- _Text_:
%%
# Mole - Chicken



## giggler (Feb 21, 2012)

I think about a year ago someone.. Buckytom or Tattrat from New jersey said they know how to make this dish with Dona Maria bottled sauce..

the instructions on the bottle are vary vague..

I want to make this for the Daytona Race this weekend..

but need some Help!

Thanks All, Eric, Austin Tx.


----------



## Greg Who Cooks (Feb 21, 2012)

I'm looking at a bottle of Rogelio Bueno (brand) Mole "Mexican Condiment." Package directions say add one part mole to three parts chicken broth (or water, IMO not advised). The bottle size is 8.25 oz. Put the mole and 24 oz. of chicken broth in a bit pot and bring to a boil. (Start out with the mole sauce and get it hot and keep stirring while you continue to add broth until you reach the recommended amount.) Then add perhaps a whole cut up chicken with skin removed and reduce the heat, cover and simmer for maybe 45 minutes to an hour, checking occasionally and stirring, add water if necessary to prevent sticking or over thickening.

After an hour you're done. You are done when the meat falls off the bones. Serve with (IMO suggested) flour tortillas, refried beans, Spanish rice, and taco garnishes (avocado, cilantro, lettuce, chopped onion, chopped tomato, salsa, etc.).

I wouldn't have this mole sauce in my larder if this wasn't what I do with it. YMMV

This is the basic drill with any commercial mole sauce. I think your Dona Maria comes in a cute glass container that you could recycle for serving beverages, perhaps tequila if shot glasses aren't big enough.


----------



## TATTRAT (Feb 21, 2012)

lol, I 'm not from Jersey, silly.


----------



## TATTRAT (Feb 21, 2012)

From what I know, you brown off your chicken, pull aside, drain all but like 2T of the renderings, add in the sauce, bring to a simmer, add in stock, bring to simmer, put chicken in, cover, simmer for 20 min.


----------



## Greg Who Cooks (Feb 21, 2012)

Tat Rat has a good suggestion too. Brown your chicken in a bit of oil then follow my directions. I recommend no skin, or discard the skin after the initial step. I've found that this dish benefits from cooking for at least 60 minutes. Maybe more. I like it best when the sauce is thick and the chicken falls apart.

Some day I'd like to toss in an amount of bitter chocolate, just to see what more chocolate does for it. (Chocolate is part of mole traditional ingredients.) I might throw in some small hot chili peppers too, particularly at the beginning, to try a hotter mix.


----------



## TATTRAT (Feb 21, 2012)

More browning, more flavor, pretty simple.


----------



## giggler (Feb 23, 2012)

my plan is..

brown one whole chiken (cut up) in oil, then remove.

then saute one onion (cut up)
one bell pepper (cut up)

then place all back into pot with Dona Maria Sauce (very thick) and 1 QT. water and some chix boulion cubes (3)

simmer for 1 Hour.

Then serve over rice with sidecar of Guacamole?

Does that sound about Right ?

I need to feed about 8 people.

maybe 2 whole chix?..

Eric Austin Tx


----------



## jennyema (Feb 23, 2012)

Your white meat will be tough and dry if you cook it that long.

Add it later.

And I'd use canned or packaged or homemade brith and not cubes.
%%
- _Data excerpts_:
%%
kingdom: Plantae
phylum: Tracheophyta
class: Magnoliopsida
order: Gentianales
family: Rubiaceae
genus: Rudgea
%%
%%
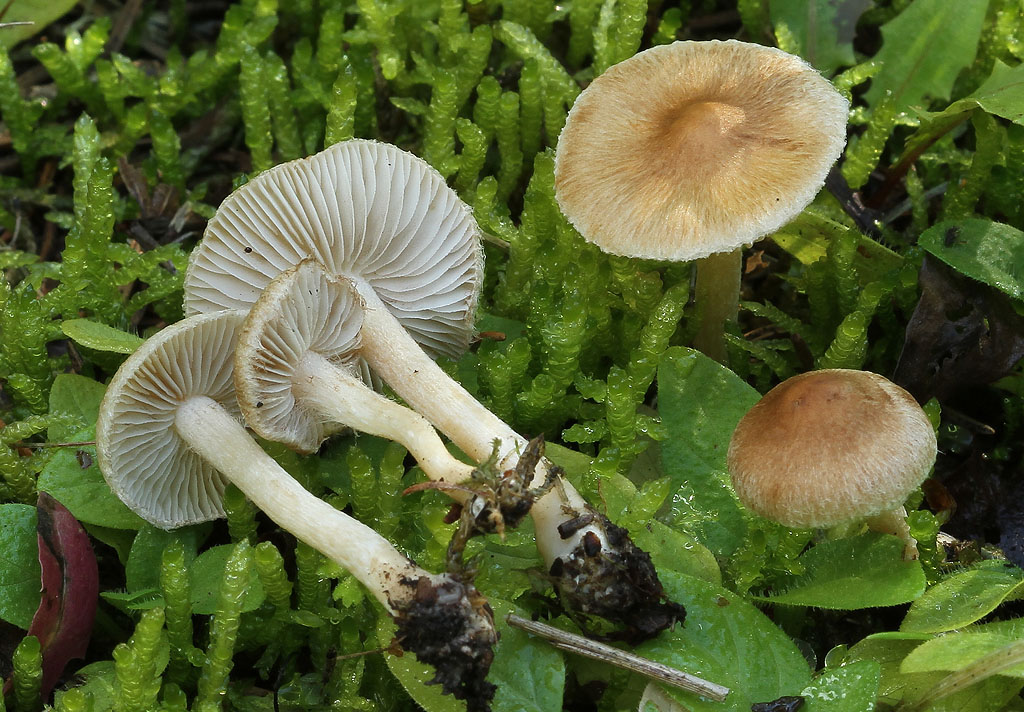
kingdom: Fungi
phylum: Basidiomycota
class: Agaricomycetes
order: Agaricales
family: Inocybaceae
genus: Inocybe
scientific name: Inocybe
%%
%%
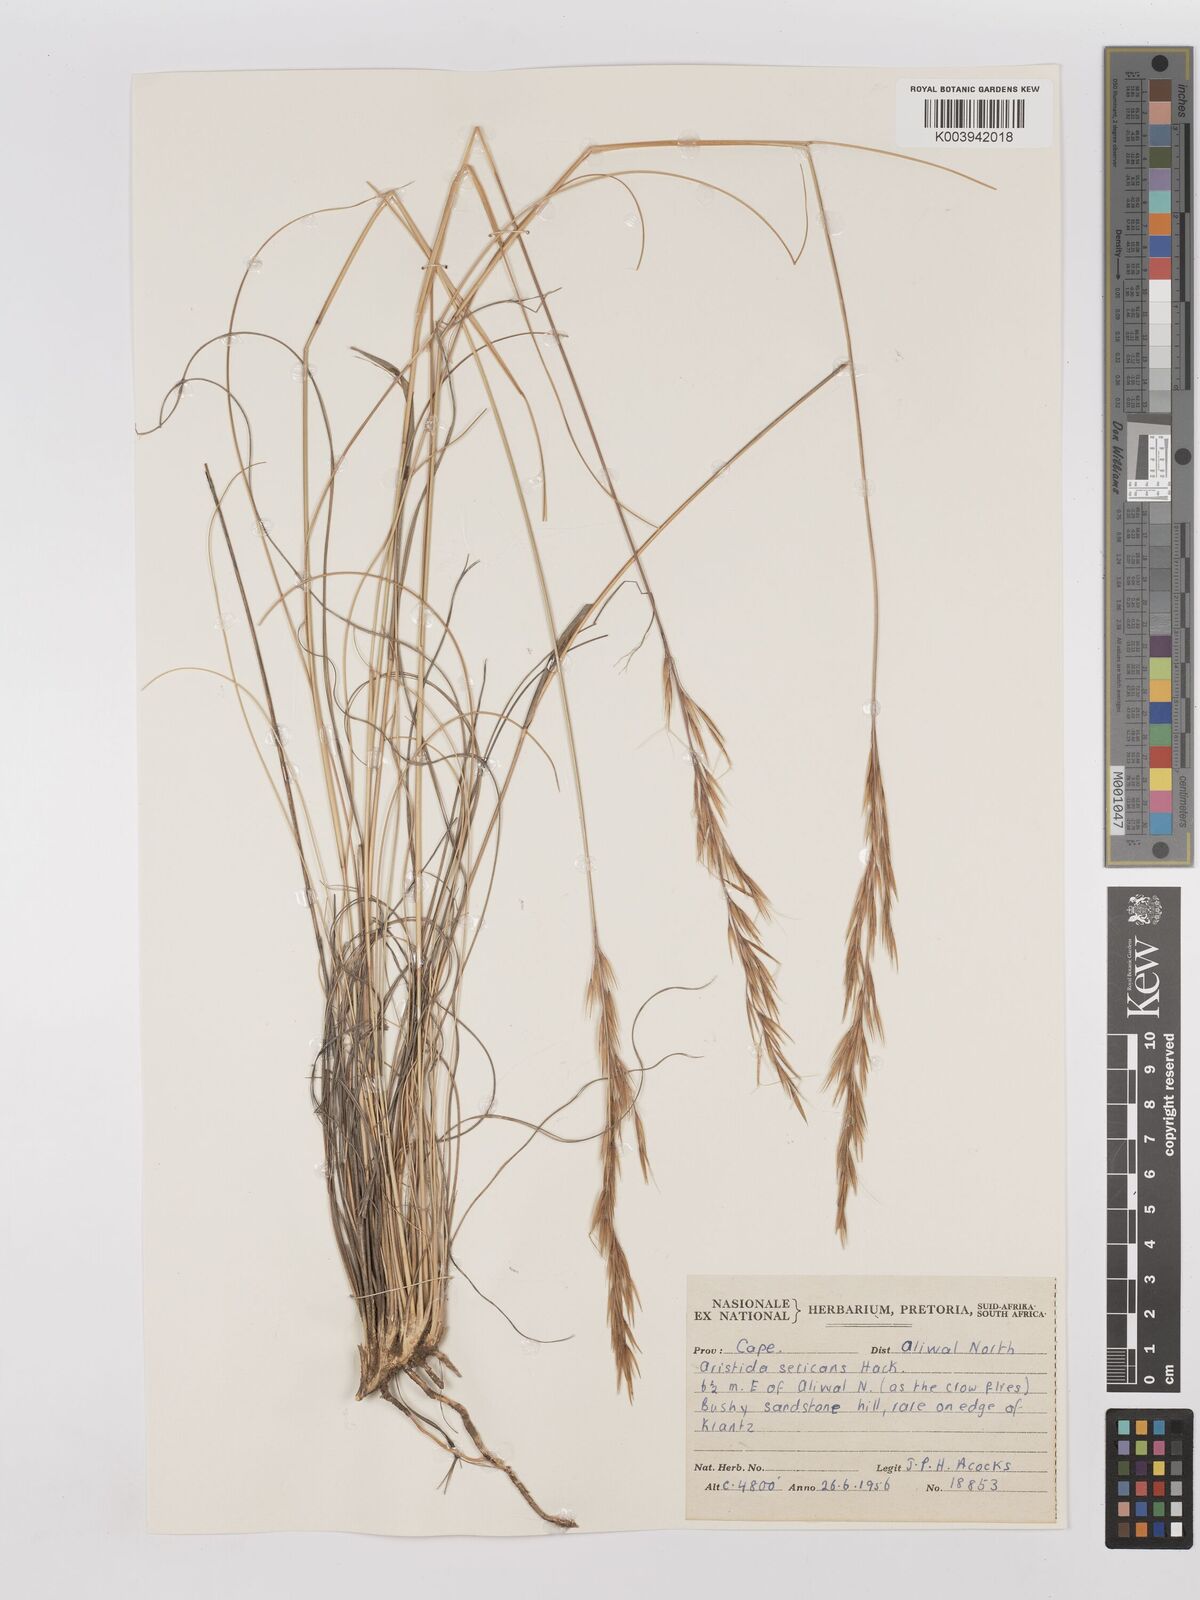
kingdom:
%%
- _Written problem_: Retype the passage from the chicken mole thread above, starting at "then saute one" up to and including "sidecar of Guacamole?".

- _Finished exercise_:
then saute one onion (cut up)
one bell pepper (cut up)

then place all back into pot with Dona Maria Sauce (very thick) and 1 QT. water and some chix boulion cubes (3)

simmer for 1 Hour.

Then serve over rice with sidecar of Guacamole?